---------- Text shown
Seeing as though there are no raring packages in the ppa 'apt-get update' will ignore the source, so no jupiter available

You can wait till such time as there is a raring package or install the quantal version & see, whether you should do that, *I've   no idea at all..*
If inclined to try you could either download the quantal jupiter package from ppa page directly & install or  edit your sources list as in screen, update, ect.

----------


## JMB74

Jupiter has been retired and is not compatible with kernel 3.7 onwards.

----------


## rrnbtter

Greetings,
It's been there for me and doing fine.

rrnbtter-Satellite-L305 3.9.0-030900rc3-generic #201303171935 SMP Sun Mar 17 23:44:49 UTC 2013 i686 i686 i686 GNU/Linux

----------


## JMB74

Maybe it behaves a bit better with 3.9?

https://bugs.launchpad.net/jupiter-project/+bug/1091510

It has still been retired though. 

http://www.fewt.com/2012/12/an-impor...t-jupiter.html

----------


## cariboo

fewt commented about retiring Jupiter in the Fuduntu thread here

----------


## kobras

ok, thank you. I have decided to install ubuntu 12.10

----------


## Hum137

Hi!, I get the same problem, but did you try with gnome-power-manager or bumblebee? maybe that can do the job while Jupiter release a new version

----------


## cariboo

> Hi!, I get the same problem, but did you try with gnome-power-manager or bumblebee? maybe that can do the job while Jupiter release a new version


There won't be a new version of Jupiter, according to the author, improvements have been made in the kernel and most distributions, so it isn't needed any more.
--------------------
**Written tasks**:
A - Please summarize the Jupiter thread in two sentences.
B - Answer these questions from the Jupiter thread.
(i) Why will 'apt-get update' ignore the source?
(ii) From which kernel version onward does JMB74 say Jupiter is not compatible?
(iii) Which Ubuntu version did kobras decide to install?
C - Reproduce the Jupiter thread word for word, everything from "You can wait" down to "screen, update, ect.".
---------- Information provided
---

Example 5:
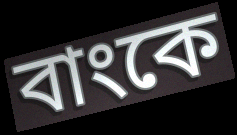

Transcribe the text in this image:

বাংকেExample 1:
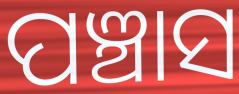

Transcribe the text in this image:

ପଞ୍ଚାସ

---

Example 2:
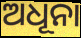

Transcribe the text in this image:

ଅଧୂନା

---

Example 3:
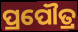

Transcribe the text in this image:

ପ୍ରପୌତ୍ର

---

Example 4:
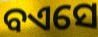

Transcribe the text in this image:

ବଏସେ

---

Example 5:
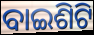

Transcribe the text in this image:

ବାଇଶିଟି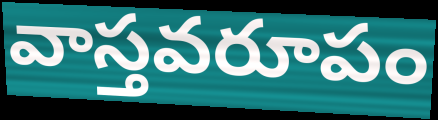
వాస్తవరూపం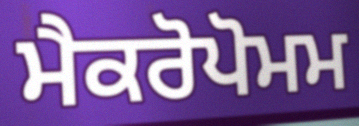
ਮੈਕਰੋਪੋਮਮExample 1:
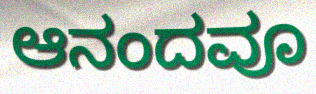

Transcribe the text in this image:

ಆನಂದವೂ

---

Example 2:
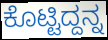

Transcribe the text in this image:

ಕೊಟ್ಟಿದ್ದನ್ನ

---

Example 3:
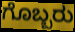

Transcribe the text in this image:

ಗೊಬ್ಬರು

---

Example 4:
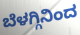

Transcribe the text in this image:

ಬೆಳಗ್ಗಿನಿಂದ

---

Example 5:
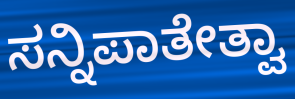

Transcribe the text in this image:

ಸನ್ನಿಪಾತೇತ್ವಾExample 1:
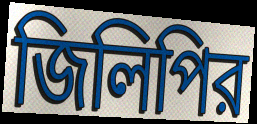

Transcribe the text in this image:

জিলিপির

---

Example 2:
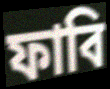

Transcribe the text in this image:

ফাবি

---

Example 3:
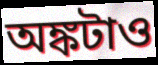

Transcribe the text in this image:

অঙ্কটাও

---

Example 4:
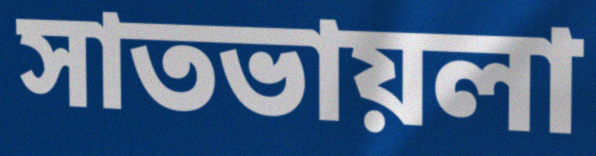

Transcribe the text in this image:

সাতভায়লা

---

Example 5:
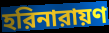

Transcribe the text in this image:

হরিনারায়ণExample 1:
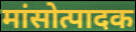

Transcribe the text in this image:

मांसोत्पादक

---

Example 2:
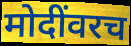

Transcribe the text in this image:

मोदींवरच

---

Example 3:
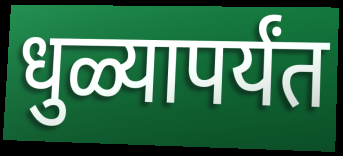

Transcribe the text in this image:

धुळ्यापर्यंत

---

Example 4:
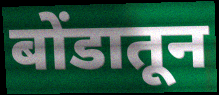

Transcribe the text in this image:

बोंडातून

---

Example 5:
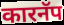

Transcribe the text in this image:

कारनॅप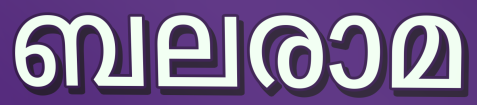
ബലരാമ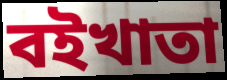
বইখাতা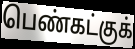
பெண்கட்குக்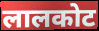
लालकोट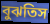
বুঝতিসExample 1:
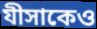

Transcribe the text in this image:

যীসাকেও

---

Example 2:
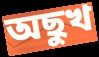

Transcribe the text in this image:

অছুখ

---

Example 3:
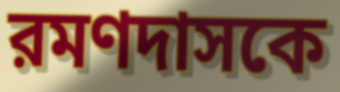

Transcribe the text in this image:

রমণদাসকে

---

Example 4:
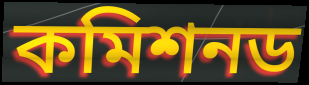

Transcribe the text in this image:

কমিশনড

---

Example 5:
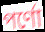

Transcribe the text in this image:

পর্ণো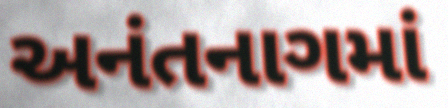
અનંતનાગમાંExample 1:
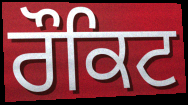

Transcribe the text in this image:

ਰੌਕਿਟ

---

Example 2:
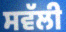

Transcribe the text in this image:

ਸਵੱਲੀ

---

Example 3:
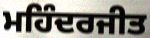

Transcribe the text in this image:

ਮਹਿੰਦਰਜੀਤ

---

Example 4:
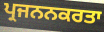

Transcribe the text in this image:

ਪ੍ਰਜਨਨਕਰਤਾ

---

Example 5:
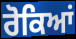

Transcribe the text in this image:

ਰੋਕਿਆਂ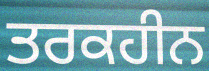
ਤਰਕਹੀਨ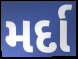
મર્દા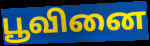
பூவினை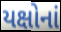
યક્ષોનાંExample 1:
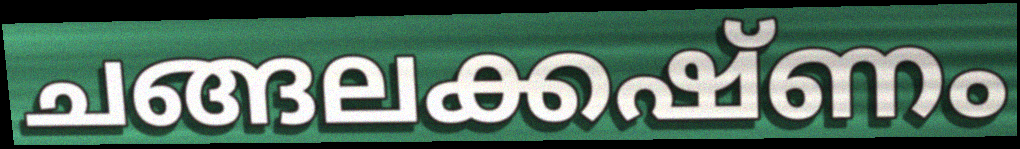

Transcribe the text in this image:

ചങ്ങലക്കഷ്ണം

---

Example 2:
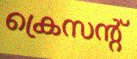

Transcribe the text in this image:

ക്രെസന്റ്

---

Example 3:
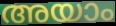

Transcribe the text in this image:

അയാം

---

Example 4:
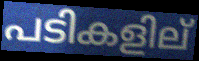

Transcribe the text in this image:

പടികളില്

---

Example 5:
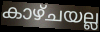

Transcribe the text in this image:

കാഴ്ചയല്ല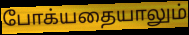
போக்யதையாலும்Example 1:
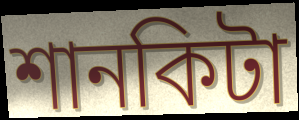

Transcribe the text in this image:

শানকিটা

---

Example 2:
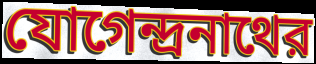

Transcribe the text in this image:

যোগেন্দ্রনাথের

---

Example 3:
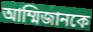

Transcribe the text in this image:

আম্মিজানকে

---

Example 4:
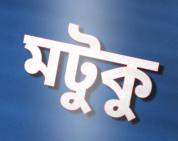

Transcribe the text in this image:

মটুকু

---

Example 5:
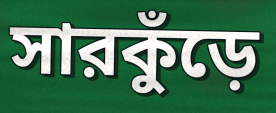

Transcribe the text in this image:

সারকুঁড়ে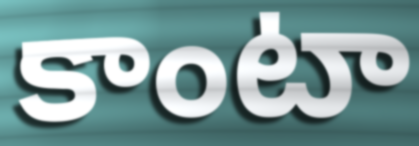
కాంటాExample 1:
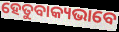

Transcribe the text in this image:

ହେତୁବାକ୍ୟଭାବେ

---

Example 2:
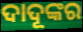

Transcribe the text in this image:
--------------------
**Responses for each task**:
A - Jupiter is unavailable because the PPA has no raring packages, so one reply suggests waiting or trying the quantal version, either by downloading it from the PPA page or by editing the sources list. Others say Jupiter has been retired and is not compatible with kernel 3.7 onward, though one user reports it running fine on 3.9, and according to its author no new version will come because kernel and distribution improvements have made it unnecessary.

B -
(i) Because there are no raring packages in the PPA.
(ii) Kernel 3.7.
(iii) Ubuntu 12.10.

C -
You can wait till such time as there is a raring package or install the quantal version & see, whether you should do that, *I've   no idea at all..*
If inclined to try you could either download the quantal jupiter package from ppa page directly & install or  edit your sources list as in screen, update, ect.